Remark "This is the TF_binding_site for TRA-1 which silences egl-1. 
N.B. a 'silencer' Feature has also been made at this location to aid expression and interaction curation
[2013-07-23 gw3]"
Associated_with_gene WBGene00001170 // egl-1
Bound_by_product_of WBGene00006604 // tra-1
Transcription_factor WBTranscriptionFactor000029 // tra-1
Method  TF_binding_site
SO_term "SO:0000235" // TF_binding_site
Defined_by_paper WBPaper00003631
Public_name "TRA-1 binding site"

Feature : "egl-1_temp_1.2"
Sequence VF23B12L
Mapping_target VF23B12L
Flanking_sequences cagctcaattattaaattttattgggtattgttta cataaaattctattgtcccagatttaggatacatcg
DNA_text CTCCTAACCGGGTGGTC
Description "This is the silencer of egl-1, containing a single TF_binding_site bound by TRA-1."
Remark "Made this 'silencer' feature in addition to the TRA-1 TF_binding_site Feature to aid expression 
and interaction curation [2013-07-23 gw3]"
Associated_with_gene WBGene00001170 // egl-1
Method  silencer
SO_term "SO:0000625" // silencer
Defined_by_paper WBPaper00003631
Public_name "TRA-1 binding site silencer"

Most Expr_pattern and Interaction objects will be attached to the 'enhancer/silencer' Features rather than the TF_binding_site Features

Link to Gene Regulation/Regulatory interaction

A regulatory interaction object is generated and added to the Sequence feature object.

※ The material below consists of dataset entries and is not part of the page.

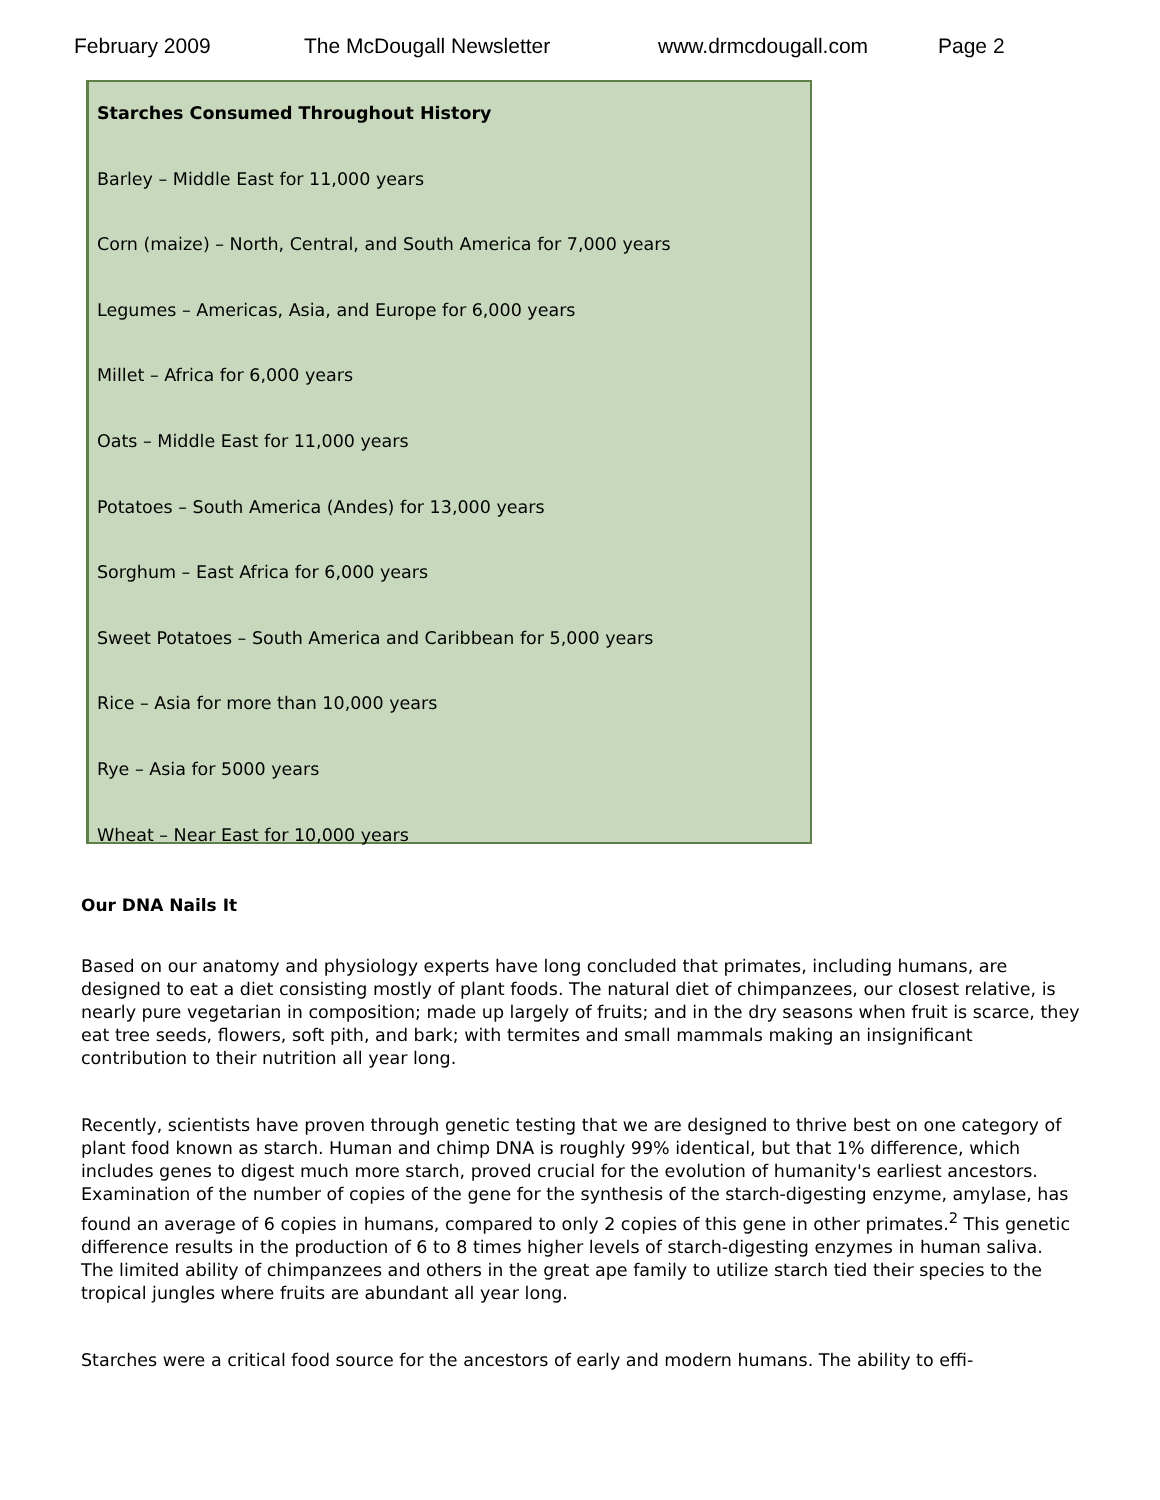February 2009 The McDougall Newsletter www.drmcdougall.com Page 2
Starches Consumed Throughout History
Barley – Middle East for 11,000 years
Corn (maize) – North, Central, and South America for 7,000 years
Legumes – Americas, Asia, and Europe for 6,000 years
Millet – Africa for 6,000 years
Oats – Middle East for 11,000 years
Potatoes – South America (Andes) for 13,000 years
Sorghum – East Africa for 6,000 years
Sweet Potatoes – South America and Caribbean for 5,000 years
Rice – Asia for more than 10,000 years
Rye – Asia for 5000 years
Wheat – Near East for 10,000 years
Our DNA Nails It
Based on our anatomy and physiology experts have long concluded that primates, including humans, are designed to eat a diet consisting mostly of plant foods. The natural diet of chimpanzees, our closest relative, is nearly pure vegetarian in composition; made up largely of fruits; and in the dry seasons when fruit is scarce, they eat tree seeds, flowers, soft pith, and bark; with termites and small mammals making an insignificant contribution to their nutrition all year long.
Recently, scientists have proven through genetic testing that we are designed to thrive best on one category of plant food known as starch. Human and chimp DNA is roughly 99% identical, but that 1% difference, which includes genes to digest much more starch, proved crucial for the evolution of humanity's earliest ancestors. Examination of the number of copies of the gene for the synthesis of the starch-digesting enzyme, amylase, has found an average of 6 copies in humans, compared to only 2 copies of this gene in other primates.<sup>2</sup> This genetic difference results in the production of 6 to 8 times higher levels of starch-digesting enzymes in human saliva. The limited ability of chimpanzees and others in the great ape family to utilize starch tied their species to the tropical jungles where fruits are abundant all year long.
Starches were a critical food source for the ancestors of early and modern humans. The ability to effi-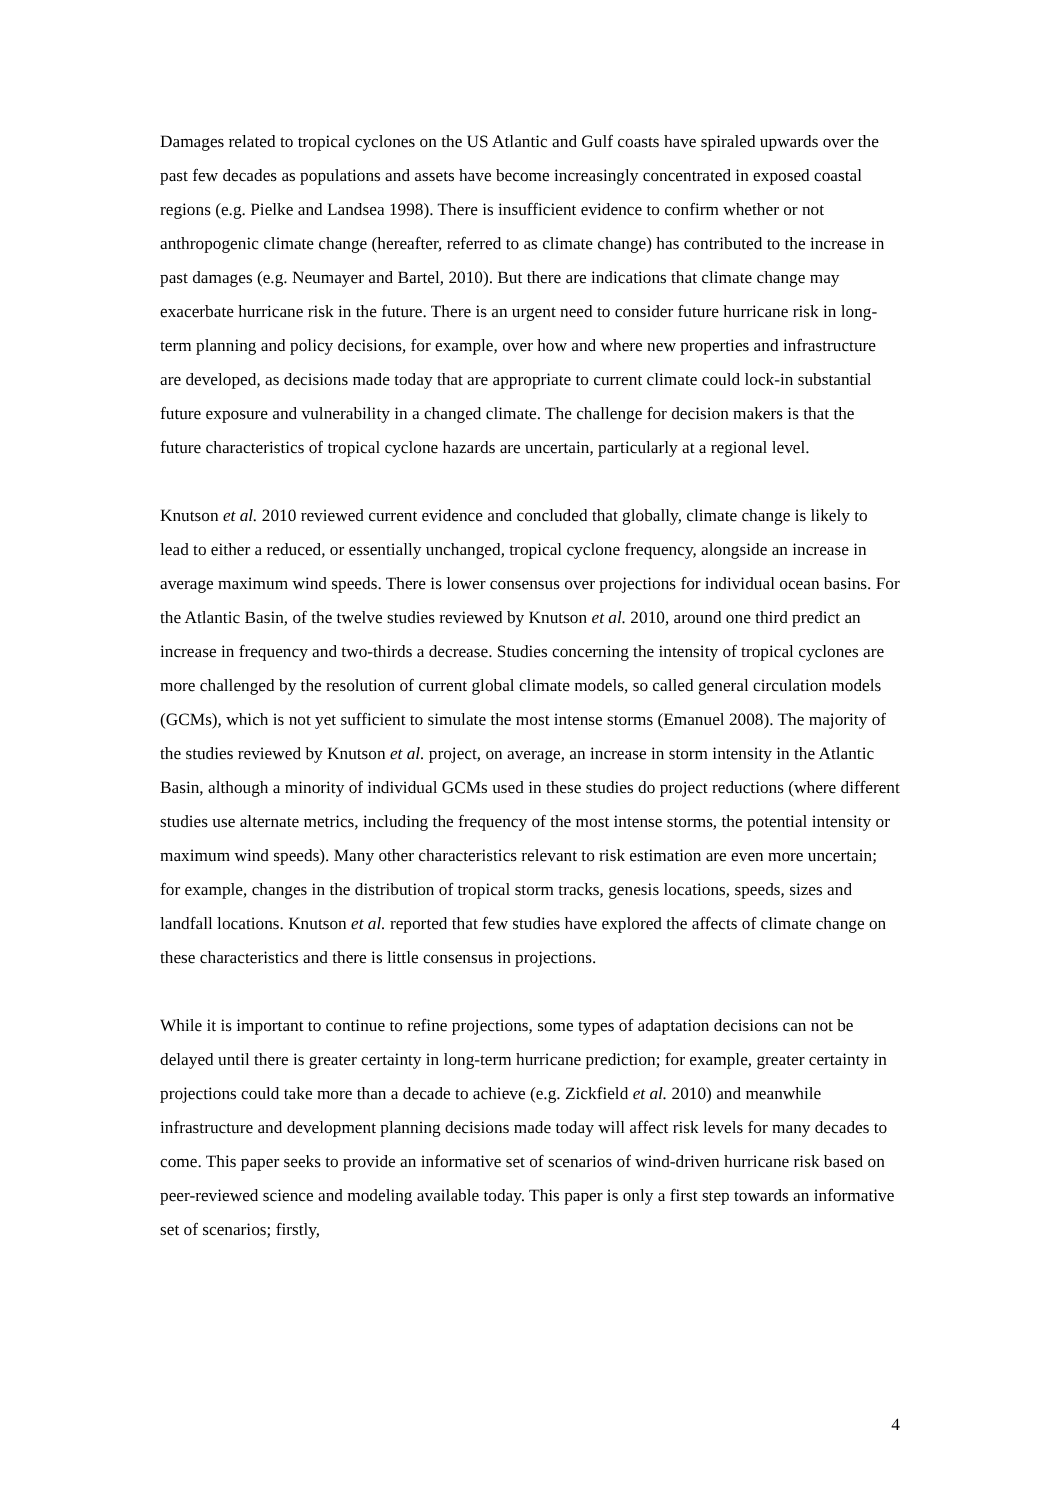Damages related to tropical cyclones on the US Atlantic and Gulf coasts have spiraled upwards over the past few decades as populations and assets have become increasingly concentrated in exposed coastal regions (e.g. Pielke and Landsea 1998). There is insufficient evidence to confirm whether or not anthropogenic climate change (hereafter, referred to as climate change) has contributed to the increase in past damages (e.g. Neumayer and Bartel, 2010). But there are indications that climate change may exacerbate hurricane risk in the future. There is an urgent need to consider future hurricane risk in long-term planning and policy decisions, for example, over how and where new properties and infrastructure are developed, as decisions made today that are appropriate to current climate could lock-in substantial future exposure and vulnerability in a changed climate. The challenge for decision makers is that the future characteristics of tropical cyclone hazards are uncertain, particularly at a regional level.
Knutson et al. 2010 reviewed current evidence and concluded that globally, climate change is likely to lead to either a reduced, or essentially unchanged, tropical cyclone frequency, alongside an increase in average maximum wind speeds. There is lower consensus over projections for individual ocean basins. For the Atlantic Basin, of the twelve studies reviewed by Knutson et al. 2010, around one third predict an increase in frequency and two-thirds a decrease. Studies concerning the intensity of tropical cyclones are more challenged by the resolution of current global climate models, so called general circulation models (GCMs), which is not yet sufficient to simulate the most intense storms (Emanuel 2008). The majority of the studies reviewed by Knutson et al. project, on average, an increase in storm intensity in the Atlantic Basin, although a minority of individual GCMs used in these studies do project reductions (where different studies use alternate metrics, including the frequency of the most intense storms, the potential intensity or maximum wind speeds). Many other characteristics relevant to risk estimation are even more uncertain; for example, changes in the distribution of tropical storm tracks, genesis locations, speeds, sizes and landfall locations. Knutson et al. reported that few studies have explored the affects of climate change on these characteristics and there is little consensus in projections.
While it is important to continue to refine projections, some types of adaptation decisions can not be delayed until there is greater certainty in long-term hurricane prediction; for example, greater certainty in projections could take more than a decade to achieve (e.g. Zickfield et al. 2010) and meanwhile infrastructure and development planning decisions made today will affect risk levels for many decades to come. This paper seeks to provide an informative set of scenarios of wind-driven hurricane risk based on peer-reviewed science and modeling available today. This paper is only a first step towards an informative set of scenarios; firstly,
4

In the specific example:

//Associated_with_interaction WBInteraction000520178

Link to Expression pattern

When do we link sequence features to Expression Pattern objects and how.

current pipeline

  • [Pegl-1::gfp] transcriptional fusion from WBPaper00003631.
  • Curator creates an Expression object for egl-1 in the pharynx and links it to pegl-1::GFP transgene.
  • Sequence curator creates a sequence feature for that object -we are not there yet but we should aim for it.
  • In the sequence feature object there will be a link to the expression.
Expr_pattern : "Expr11092"
Anatomy_term	"WBbt:0004757" Certain //HSNR
Anatomy_term	"WBbt:0004758" Certain //HSNL
Anatomy_term	"WBbt:0007850" Certain //male
Gene	"WBGene00001170"//egl-1
Pattern	"The egl-1 gene appears to be expressed in the HSNs in males, in which the HSNs normally undergo 
programmed cell death, but not in hermaphrodites, in which the HSNs normally survive."
Reference	"WBPaper00003631"
Reporter_gene	"[Pegl-1::gfp] transcriptional fusion. To construct Pegl-1::gfp, bases +174 to +5820 (5'-3') 
downstream of the stop codon of the egl-1 gene and bases -1914 to -837 (5'-3') upstream of the stop codon were
amplified with appropriate primers and cloned into the SpeI-ApaI (5'-3') and PstI-BamHI (5'-3') sites of 
vector pPD95.69, respectively (A. Fire et al., personal communication). --precise ends."

proposed pipeline

  • Immunohistochemistry and in situ hybridization
  • GFP reporter fusions


As of now few Expression Patterns are linked to the Genome Browser (Vancouver set is the only data set). The ultimate goal is to map, whenever we can, expression constructs to the genome browser.